------ Source material ------
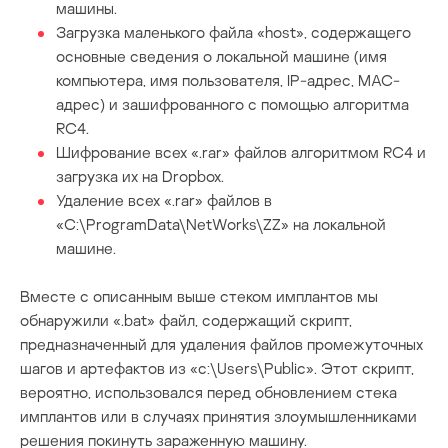
машины.
Загрузка маленького файла «host», содержащего
основные сведения о локальной машине (имя
компьютера, имя пользователя, IP-адрес, MAC-
адрес) и зашифрованного с помощью алгоритма
RC4.
Шифрование всех «.rar» файлов алгоритмом RC4 и
загрузка их на Dropbox.
Удаление всех «.rar» файлов в
«C:\ProgramData\NetWorks\ZZ» на локальной
машине.
Вместе с описанным выше стеком имплантов мы
обнаружили «.bat» файл, содержащий скрипт,
предназначенный для удаления файлов промежуточных
шагов и артефактов из «c:\Users\Public». Этот скрипт,
вероятно, использовался перед обновлением стека
имплантов или в случаях принятия злоумышленниками
решения покинуть зараженную машину.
------
Every line containing the word "адрес" should be copied from the material.

компьютера, имя пользователя, IP-адрес, MAC-
адрес) и зашифрованного с помощью алгоритма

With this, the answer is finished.